***** Excerpted text *****
Holy Week: Good Friday

Today, Good Friday, Jesus is beaten and crowned with thorns. He is forced to carry a heavy Cross, He is nailed to it, and He suffers excruciating pain for three hours while He atones for our sins and then finishes the Passover. There are no better words to describe this than in the Gospel. Read carefully the words from John's Gospel.

Soak in the cowardliness of Pilate. How he orders Jesus to be scourged and then crucified even though he finds no fault with Jesus. How many times have you sinned—or allowed sin to happen—out of fear for your own well-being?

Take note of who is at the foot of the Cross. Only one of the Twelve. The rest are hiding away frightened for themselves or perhaps unable to face the horror they cannot undo. Either way, they abandon Jesus in His darkest hour. How many times have you left a friend in need because it was inconvenient or too emotionally draining to spend time with him/her?

Be attentive to the Old Testament prophecies that are fulfilled, not for His sake (Jesus knew Who He was) but so that we could have a tangible basis for our belief even before we have a mature faith.

See how Jesus, even in suffering and death, doesn’t neglect the Law: He is the priest offering sacrifice for the chosen people. He is the sacrificial Passover Lamb Whose blood saves the firstborn (and all those adopted into the fold). He completes the Passover meal as God prescribed in the Old Testament, by drinking wine from the hyssop branch. How many times have you ignored  the commandments because they are inconvenient or because we are saved by grace, and so the rules obviously don’t apply? (Consider this: If Jesus followed the rules, and He is our perfect example, then what does that say about rules?) It is only after He has suffered and bled and completed the Passover, that he then gives over his Spirit.
*****
### Tasks to carry out
**1)** Rewrite the Good Friday reflection starting at "Soak in the" and ending at "your own well-being?", changing "cowardliness" to "cowardice".
**2)** Write what comes next in the Good Friday reflection, picking up after its final sentence.
The records are not needed for this work.
***** Records supplied *****
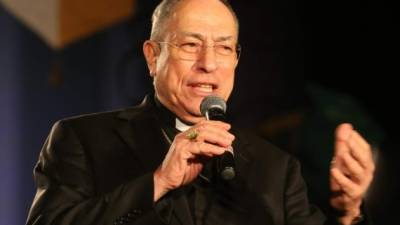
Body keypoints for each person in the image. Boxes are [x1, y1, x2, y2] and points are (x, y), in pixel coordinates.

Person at [25, 0, 374, 224]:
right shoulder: (82, 140)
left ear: (236, 60)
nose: (209, 64)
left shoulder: (276, 168)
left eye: (223, 48)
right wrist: (158, 182)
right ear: (152, 56)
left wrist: (349, 212)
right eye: (190, 45)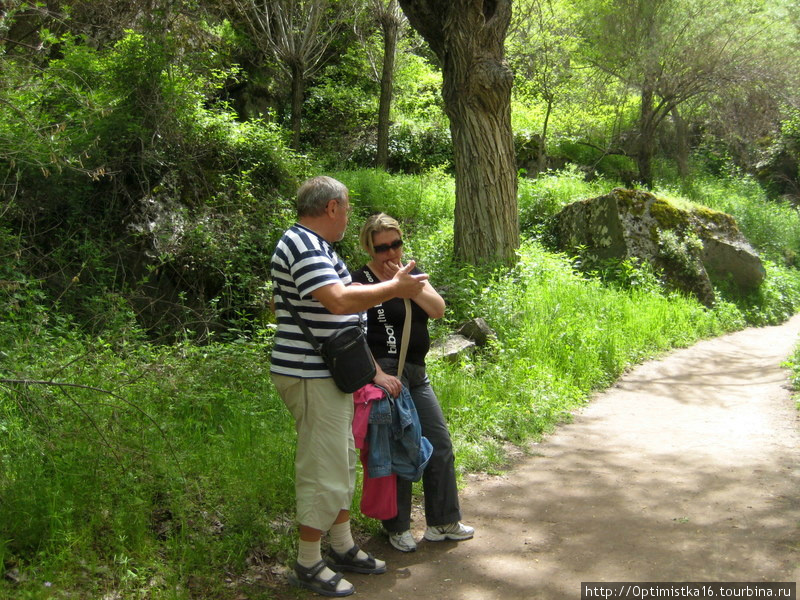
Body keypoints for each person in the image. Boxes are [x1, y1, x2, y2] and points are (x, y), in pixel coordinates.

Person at [270, 178, 429, 597]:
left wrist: (370, 289)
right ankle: (308, 562)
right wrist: (394, 288)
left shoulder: (314, 245)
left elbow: (335, 295)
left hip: (328, 374)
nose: (349, 215)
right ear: (334, 207)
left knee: (340, 460)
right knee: (322, 467)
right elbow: (338, 301)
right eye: (348, 208)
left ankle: (341, 547)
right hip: (309, 373)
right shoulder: (303, 244)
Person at [351, 212, 474, 553]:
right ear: (369, 248)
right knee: (397, 450)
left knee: (439, 443)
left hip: (417, 375)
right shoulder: (359, 280)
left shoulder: (412, 274)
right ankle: (398, 526)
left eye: (396, 244)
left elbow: (437, 309)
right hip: (386, 375)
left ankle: (443, 522)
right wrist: (376, 373)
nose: (390, 253)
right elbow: (353, 333)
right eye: (382, 248)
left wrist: (406, 286)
*****
### Results of the exercise
**1)**
Soak in the cowardice of Pilate. How he orders Jesus to be scourged and then crucified even though he finds no fault with Jesus. How many times have you sinned—or allowed sin to happen—out of fear for your own well-being?

**2)**
Today, at 3PM, the hour which marks the death of Jesus, take some time to reflect on His Passion—this act, which saves you and me from eternal death. Call to mind times when you have sinned, and then, as Jesus did, give your spirit back to the Father. “Father, into your hands, I commend my spirit.”

As a meditation, call to mind anything you’ve done that has caused Jesus to suffer, and then give yourself--sin and goodness--completely to God. “Father, into your hands, I commend my spirit.” Allow Jesus to take the weight of your sins, thank Him for His love and sacrifice, and then give yourself completely to God. “Father, into your hands, I commend my spirit.” Repeat the words aloud so that you may hear them with your own ears, and they can more fully sink into your mind and heart.


John 19:1-30
    Pilate took Jesus and had him scourged.
    And the soldiers wove a crown out of thorns and placed it on his head,
    and clothed him in a purple cloak,
    and they came to him and said,
    “Hail, King of the Jews!”
    And they struck him repeatedly.
    Once more Pilate went out and said to them,
    “Look, I am bringing him out to you,
    so that you may know that I find no guilt in him.”
    So Jesus came out,
    wearing the crown of thorns and the purple cloak.
    And he said to them, “Behold, the man!”
    When the chief priests and the guards saw him they cried out,
    “Crucify him, crucify him!”
    Pilate said to them,
    “Take him yourselves and crucify him.
    I find no guilt in him.”
    The Jews answered,
    “We have a law, and according to that law he ought to die,
    because he made himself the Son of God.”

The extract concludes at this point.